## Data shown
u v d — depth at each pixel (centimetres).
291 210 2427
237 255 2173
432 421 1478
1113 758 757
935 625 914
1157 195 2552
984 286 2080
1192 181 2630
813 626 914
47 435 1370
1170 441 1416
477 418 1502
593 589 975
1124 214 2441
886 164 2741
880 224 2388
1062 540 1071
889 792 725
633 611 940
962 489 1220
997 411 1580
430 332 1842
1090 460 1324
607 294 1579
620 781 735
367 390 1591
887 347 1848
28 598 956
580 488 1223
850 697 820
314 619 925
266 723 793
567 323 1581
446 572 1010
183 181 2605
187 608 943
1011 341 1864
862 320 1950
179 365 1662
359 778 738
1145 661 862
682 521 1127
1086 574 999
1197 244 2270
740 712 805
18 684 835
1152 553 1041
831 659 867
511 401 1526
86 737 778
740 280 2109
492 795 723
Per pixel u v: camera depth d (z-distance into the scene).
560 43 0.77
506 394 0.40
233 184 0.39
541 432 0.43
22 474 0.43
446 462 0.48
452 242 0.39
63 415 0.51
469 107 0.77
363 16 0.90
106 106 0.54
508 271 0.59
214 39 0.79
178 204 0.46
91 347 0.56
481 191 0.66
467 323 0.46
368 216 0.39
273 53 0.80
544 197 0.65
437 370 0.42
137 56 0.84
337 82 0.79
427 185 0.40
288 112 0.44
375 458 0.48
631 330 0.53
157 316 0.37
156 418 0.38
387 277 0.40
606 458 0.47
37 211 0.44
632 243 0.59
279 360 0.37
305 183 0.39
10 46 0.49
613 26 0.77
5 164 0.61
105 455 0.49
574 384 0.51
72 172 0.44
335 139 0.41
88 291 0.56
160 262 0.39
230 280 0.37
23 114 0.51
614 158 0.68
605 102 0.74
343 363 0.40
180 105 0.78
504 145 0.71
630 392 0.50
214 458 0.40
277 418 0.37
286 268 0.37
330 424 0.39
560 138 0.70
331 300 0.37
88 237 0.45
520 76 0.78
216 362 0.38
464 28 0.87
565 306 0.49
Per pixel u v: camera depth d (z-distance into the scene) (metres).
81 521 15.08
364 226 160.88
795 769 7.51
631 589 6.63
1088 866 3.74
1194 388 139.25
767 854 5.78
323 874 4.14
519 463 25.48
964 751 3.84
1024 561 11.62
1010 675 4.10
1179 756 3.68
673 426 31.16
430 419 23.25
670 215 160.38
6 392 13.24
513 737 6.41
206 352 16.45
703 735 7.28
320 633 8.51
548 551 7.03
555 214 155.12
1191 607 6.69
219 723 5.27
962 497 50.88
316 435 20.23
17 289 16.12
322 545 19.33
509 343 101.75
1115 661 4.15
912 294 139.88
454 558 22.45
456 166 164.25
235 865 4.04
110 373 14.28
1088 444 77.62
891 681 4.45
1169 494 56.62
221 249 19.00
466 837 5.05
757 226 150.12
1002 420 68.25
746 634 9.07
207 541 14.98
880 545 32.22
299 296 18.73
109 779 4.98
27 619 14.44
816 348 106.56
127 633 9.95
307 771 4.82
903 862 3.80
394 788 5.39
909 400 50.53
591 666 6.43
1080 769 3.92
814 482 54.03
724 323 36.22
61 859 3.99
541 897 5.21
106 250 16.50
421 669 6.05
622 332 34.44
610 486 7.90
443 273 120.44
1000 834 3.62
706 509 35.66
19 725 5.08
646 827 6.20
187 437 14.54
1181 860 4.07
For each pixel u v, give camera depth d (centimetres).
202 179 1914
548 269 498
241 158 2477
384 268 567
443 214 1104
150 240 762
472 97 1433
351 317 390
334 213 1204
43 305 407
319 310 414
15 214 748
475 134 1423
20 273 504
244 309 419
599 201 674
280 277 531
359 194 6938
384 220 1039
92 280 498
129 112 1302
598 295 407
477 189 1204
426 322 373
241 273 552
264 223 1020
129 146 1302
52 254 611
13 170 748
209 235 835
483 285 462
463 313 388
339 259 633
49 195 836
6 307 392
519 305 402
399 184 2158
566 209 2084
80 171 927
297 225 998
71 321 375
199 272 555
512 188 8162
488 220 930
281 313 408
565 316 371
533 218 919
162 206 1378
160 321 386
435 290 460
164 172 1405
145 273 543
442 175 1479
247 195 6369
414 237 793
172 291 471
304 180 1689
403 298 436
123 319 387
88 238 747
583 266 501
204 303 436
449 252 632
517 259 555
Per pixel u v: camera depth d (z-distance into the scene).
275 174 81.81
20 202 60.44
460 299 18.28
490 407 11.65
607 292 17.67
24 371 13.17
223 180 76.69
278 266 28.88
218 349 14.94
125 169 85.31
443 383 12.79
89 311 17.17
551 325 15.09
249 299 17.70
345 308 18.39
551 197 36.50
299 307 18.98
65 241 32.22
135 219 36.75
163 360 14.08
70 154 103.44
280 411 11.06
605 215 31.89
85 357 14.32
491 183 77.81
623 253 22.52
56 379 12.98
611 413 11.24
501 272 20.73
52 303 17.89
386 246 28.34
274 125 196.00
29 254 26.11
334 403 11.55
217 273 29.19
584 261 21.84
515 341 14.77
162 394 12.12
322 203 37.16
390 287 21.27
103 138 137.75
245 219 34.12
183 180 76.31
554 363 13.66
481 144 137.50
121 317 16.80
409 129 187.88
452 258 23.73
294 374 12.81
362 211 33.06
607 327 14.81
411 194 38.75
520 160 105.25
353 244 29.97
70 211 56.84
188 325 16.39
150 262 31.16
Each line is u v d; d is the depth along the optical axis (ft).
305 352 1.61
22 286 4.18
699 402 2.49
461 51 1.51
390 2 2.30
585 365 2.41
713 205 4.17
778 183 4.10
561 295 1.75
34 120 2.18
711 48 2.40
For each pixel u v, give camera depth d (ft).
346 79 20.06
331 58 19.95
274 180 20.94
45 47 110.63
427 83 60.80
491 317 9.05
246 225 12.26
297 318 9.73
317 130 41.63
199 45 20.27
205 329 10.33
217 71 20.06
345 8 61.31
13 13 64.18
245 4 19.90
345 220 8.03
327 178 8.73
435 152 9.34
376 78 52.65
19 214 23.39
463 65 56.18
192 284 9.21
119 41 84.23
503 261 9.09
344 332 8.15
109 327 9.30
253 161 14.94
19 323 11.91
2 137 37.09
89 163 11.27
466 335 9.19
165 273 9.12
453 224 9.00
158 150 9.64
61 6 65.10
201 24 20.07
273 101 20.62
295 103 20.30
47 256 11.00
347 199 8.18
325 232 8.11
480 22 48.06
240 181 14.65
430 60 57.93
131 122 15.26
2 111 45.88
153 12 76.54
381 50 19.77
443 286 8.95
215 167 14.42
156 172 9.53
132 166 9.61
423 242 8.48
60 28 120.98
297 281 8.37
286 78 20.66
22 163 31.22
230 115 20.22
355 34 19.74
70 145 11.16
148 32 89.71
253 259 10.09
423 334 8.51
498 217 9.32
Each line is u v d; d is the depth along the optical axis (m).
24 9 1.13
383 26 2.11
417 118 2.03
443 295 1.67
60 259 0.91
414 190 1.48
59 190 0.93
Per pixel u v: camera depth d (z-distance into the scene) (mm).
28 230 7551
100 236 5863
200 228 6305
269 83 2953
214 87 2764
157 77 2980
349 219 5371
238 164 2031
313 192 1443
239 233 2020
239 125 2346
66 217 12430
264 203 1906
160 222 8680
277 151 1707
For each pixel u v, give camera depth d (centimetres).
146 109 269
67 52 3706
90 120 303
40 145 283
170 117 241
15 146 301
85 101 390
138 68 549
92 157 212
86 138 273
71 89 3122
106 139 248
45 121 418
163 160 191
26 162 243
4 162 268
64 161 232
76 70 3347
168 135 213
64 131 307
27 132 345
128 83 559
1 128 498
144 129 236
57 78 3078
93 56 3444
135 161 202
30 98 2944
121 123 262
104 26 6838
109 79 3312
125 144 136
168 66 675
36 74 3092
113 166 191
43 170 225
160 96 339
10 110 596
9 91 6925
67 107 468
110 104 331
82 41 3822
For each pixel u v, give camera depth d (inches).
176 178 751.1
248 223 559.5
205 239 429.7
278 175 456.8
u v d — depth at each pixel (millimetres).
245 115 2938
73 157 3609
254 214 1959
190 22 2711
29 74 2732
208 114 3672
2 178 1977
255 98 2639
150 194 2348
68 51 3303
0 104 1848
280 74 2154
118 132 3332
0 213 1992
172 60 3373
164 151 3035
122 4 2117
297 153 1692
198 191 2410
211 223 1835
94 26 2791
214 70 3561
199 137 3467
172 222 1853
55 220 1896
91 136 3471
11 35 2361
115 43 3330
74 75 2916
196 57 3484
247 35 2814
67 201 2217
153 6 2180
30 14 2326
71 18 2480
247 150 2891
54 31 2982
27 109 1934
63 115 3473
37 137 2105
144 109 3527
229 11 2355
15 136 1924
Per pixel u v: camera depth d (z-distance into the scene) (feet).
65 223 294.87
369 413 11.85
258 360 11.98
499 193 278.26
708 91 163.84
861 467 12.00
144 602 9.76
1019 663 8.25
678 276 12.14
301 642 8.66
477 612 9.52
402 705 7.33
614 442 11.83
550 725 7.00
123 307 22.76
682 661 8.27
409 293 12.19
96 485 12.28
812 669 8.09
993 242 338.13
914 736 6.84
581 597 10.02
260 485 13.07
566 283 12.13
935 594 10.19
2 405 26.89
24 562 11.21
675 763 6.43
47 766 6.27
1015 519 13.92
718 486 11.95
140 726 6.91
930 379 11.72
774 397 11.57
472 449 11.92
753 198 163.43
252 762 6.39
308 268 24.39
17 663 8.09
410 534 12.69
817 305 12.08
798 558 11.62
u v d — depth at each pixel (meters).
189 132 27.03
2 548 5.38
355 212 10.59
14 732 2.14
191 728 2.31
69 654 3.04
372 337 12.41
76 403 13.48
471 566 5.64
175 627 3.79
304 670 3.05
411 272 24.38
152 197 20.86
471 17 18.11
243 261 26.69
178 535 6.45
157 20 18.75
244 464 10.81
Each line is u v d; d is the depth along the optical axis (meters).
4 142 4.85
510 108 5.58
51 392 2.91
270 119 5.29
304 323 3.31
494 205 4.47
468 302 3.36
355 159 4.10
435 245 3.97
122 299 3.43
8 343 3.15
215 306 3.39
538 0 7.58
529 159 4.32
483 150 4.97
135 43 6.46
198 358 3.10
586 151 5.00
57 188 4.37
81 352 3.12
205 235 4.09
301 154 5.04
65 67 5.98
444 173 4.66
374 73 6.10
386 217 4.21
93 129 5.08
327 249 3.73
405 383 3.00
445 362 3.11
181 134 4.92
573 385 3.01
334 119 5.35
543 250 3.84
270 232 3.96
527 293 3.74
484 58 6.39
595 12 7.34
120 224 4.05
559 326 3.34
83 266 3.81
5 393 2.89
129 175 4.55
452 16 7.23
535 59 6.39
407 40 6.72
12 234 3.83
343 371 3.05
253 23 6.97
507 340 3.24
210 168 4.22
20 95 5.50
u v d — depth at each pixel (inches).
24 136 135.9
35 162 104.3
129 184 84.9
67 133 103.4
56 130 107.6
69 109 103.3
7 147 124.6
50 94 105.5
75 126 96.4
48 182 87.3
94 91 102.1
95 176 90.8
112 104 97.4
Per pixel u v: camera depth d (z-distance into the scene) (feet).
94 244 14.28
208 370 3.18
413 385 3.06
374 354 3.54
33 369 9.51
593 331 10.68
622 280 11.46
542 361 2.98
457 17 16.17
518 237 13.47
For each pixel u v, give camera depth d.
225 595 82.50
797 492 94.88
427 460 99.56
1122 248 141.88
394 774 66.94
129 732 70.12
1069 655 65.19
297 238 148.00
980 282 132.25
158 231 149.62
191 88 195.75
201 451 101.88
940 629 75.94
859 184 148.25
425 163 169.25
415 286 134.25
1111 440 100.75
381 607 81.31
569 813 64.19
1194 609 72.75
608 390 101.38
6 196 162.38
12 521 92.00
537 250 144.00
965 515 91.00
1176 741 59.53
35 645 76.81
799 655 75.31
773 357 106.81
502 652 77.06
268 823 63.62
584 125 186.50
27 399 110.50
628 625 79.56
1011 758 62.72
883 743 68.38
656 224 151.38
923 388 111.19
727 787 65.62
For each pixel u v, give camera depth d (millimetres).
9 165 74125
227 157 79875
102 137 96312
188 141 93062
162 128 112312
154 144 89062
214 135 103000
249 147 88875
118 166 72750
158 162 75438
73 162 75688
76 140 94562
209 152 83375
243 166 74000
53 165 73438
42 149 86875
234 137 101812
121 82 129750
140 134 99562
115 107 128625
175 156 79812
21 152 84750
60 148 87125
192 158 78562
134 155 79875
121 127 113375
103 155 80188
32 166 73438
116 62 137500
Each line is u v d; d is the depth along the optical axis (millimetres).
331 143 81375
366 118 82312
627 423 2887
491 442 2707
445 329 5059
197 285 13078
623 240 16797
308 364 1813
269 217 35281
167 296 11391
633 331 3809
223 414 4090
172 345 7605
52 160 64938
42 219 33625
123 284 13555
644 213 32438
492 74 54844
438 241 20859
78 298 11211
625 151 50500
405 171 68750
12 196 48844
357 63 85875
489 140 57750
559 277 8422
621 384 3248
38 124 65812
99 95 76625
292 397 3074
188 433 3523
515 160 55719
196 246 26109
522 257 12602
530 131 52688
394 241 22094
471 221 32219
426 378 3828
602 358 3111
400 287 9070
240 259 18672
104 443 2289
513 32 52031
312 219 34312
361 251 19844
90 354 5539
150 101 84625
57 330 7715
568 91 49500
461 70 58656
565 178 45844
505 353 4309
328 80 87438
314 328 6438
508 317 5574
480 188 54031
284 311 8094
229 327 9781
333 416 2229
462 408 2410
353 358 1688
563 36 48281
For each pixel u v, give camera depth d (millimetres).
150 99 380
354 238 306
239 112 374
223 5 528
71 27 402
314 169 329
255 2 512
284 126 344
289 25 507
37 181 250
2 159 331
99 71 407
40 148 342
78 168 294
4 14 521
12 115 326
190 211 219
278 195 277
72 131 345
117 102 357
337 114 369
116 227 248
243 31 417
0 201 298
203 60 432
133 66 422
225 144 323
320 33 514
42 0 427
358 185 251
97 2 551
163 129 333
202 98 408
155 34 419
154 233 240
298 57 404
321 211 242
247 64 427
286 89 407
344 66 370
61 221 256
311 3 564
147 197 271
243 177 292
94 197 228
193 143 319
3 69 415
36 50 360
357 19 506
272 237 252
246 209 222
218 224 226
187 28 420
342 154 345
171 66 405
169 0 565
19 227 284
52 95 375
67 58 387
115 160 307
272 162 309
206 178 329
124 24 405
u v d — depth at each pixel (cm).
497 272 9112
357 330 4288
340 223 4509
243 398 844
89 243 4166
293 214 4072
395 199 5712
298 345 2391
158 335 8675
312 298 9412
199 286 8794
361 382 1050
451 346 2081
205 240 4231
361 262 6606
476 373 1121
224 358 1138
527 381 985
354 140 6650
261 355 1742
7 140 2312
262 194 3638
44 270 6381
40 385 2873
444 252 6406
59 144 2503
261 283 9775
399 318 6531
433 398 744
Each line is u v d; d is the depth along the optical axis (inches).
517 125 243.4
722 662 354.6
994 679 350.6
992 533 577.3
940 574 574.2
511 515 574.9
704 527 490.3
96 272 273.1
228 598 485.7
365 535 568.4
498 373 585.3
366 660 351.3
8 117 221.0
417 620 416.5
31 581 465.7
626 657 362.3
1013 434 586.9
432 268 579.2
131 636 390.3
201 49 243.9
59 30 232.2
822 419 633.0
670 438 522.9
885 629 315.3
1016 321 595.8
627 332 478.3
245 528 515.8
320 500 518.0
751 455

## Problem to solve
Copy all the lines above that hold the string "give".

## Reply
For each pixel u v, give camera depth d (centimetres).
For each pixel u v, give camera depth d (ft).
For each pixel u v, give camera depth d (centimetres).
For each pixel u v, give camera depth d (inches).
For each pixel u v, give camera depth d.
For each pixel u v, give camera depth d (millimetres).
For each pixel u v, give camera depth d (millimetres).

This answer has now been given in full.